If treatment units are to be commercially operational, the scientist must design treatments that can be easily understood and applied by typical forest operators. This operational requirement generally precludes uniform research plots, and is likely to introduce considerable variation among study sites and treatment replications. Combining the operational size requirement within the context of a well-designed experiment should ensure that sound statistical inferences can be drawn from the results (Carpenter 1998), and that the results can provide a scientific basis for new forest management systems.

In the past, silvicultural experiments were rather small and rarely operational. For example, the 1925 Wind River Douglas-fir plantings were made in 1.1 ha blocks (Reukema 1979), and the Levels-of-Growing-Stock plots were 0.08 ha (Curtis and Marshall 1986). Because small plots are more uniform, experiments that use them should have a smaller variance than the large operational units discussed here. Although this small variance is useful for detecting treatment differences, it may not generalize to the forest landscape with the same precision (Hobbs 1999). Basically, this is a bias due to a change of scale. Experiments that use large, operational plots accept the tradeoff of a larger variance (both within-block and among-block) to gain greater assurance that the experimental results will generalize better to the population as a whole. Results can be directly interpreted at the scale of management that produced the manipulation because the large-scale context is designed into the experiment (Carpenter 1998).

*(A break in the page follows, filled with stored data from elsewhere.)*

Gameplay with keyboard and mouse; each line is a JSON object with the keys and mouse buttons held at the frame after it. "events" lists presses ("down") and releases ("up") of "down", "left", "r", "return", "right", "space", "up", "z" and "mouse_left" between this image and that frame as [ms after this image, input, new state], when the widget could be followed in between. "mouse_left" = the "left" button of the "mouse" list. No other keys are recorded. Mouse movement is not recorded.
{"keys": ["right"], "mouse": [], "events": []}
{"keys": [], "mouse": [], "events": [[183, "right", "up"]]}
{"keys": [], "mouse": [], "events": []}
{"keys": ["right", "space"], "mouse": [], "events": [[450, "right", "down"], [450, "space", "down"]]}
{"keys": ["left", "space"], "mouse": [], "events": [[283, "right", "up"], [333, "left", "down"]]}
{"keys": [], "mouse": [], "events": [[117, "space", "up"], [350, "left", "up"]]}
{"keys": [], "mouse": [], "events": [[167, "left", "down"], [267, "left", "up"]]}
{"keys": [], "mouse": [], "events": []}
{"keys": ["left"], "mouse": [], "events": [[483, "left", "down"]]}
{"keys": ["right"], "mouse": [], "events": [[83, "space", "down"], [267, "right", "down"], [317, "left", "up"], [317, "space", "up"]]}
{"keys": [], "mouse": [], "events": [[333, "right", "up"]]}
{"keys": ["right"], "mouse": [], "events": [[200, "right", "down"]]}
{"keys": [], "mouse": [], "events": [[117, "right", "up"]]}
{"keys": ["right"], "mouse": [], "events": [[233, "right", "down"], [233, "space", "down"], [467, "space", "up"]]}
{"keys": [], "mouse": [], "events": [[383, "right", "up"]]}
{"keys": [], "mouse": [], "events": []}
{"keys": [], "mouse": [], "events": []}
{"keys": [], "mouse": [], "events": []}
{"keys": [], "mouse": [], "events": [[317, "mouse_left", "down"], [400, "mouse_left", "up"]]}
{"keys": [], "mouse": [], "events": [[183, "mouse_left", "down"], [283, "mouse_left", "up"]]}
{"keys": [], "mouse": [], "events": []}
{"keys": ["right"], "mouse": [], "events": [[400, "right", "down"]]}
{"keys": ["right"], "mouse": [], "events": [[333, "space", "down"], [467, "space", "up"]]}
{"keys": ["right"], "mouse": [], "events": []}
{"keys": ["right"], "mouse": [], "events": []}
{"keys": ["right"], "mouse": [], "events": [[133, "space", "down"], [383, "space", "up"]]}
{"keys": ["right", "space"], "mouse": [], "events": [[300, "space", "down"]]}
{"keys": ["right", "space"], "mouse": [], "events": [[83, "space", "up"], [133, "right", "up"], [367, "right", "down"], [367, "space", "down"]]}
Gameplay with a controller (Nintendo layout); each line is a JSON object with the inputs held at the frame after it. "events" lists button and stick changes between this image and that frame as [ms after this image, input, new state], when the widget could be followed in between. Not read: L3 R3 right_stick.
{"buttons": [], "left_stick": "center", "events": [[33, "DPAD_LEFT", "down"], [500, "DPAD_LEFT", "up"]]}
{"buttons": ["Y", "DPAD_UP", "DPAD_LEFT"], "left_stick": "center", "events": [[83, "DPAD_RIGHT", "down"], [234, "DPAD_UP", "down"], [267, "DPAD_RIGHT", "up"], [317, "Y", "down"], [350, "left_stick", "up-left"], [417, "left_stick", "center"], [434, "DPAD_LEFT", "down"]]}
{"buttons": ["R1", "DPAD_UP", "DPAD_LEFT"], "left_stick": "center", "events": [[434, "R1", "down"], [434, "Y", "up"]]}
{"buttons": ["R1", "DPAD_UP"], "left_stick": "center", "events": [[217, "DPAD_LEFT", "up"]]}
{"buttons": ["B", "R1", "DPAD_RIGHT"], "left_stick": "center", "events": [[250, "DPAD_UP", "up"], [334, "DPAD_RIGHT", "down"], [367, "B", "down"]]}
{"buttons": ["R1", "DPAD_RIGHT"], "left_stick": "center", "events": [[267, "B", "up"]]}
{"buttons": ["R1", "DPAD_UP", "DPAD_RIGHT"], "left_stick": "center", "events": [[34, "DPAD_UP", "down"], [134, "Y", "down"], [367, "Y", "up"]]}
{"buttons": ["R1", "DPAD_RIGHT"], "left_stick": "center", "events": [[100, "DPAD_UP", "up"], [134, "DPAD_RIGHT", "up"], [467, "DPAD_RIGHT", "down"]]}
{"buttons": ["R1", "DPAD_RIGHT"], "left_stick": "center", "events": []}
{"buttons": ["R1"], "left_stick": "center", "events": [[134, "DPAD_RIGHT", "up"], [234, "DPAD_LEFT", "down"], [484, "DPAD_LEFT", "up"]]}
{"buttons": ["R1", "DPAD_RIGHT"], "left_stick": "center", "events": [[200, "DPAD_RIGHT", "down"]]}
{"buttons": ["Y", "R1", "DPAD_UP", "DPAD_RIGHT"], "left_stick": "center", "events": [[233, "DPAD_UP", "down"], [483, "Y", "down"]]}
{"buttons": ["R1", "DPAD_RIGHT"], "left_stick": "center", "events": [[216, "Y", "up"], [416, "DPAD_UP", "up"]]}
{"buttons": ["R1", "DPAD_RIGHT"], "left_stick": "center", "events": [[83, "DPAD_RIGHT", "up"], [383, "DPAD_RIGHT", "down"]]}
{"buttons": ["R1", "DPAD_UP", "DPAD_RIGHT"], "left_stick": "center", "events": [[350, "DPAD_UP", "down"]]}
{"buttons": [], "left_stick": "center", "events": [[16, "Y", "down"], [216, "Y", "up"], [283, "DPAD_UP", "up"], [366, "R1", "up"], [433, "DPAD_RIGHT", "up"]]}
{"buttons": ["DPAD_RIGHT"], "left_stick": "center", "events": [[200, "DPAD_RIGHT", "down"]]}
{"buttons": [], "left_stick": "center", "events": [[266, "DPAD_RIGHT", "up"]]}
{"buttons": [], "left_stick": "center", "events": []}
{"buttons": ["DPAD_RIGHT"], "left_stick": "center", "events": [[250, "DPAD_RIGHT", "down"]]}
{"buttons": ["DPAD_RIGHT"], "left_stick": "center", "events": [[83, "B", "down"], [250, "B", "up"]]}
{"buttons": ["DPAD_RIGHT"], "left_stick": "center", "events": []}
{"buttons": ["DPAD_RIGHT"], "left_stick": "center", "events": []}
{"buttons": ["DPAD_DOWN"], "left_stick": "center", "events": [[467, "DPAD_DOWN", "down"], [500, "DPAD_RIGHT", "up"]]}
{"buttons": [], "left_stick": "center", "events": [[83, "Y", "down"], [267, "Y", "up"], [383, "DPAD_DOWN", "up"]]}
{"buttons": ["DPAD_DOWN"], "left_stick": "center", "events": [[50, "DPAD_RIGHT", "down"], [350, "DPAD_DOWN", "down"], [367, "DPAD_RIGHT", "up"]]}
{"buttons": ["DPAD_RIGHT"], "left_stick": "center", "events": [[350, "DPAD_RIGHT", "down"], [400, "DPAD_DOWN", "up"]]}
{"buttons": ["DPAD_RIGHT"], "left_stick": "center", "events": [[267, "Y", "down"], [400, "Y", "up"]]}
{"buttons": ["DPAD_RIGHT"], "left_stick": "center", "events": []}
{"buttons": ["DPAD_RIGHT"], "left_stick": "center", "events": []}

The power of a test is the probability of correctly rejecting the null hypothesis (Cohen 1988). Sample size is a crucial determinant of power in large-scale field experiments. Only the DMS has a sample size (18 blocks) large enough to have strong power for generalizing across a geographic range of site conditions. However, some of these studies are designed to have strong power to test specific hypotheses. The DEMO study, for example, has 36 randomized replicates across 6 blocks. Because each replicate (13 ha) is larger than the home range of the vertebrates that they are investigating (Halpern and Raphael 1999), power should be high for testing the effect of silvicultural treatments on the target wildlife populations. Because the replicates are spread out over 6 widely dispersed blocks, pseudoreplication should not be a serious problem.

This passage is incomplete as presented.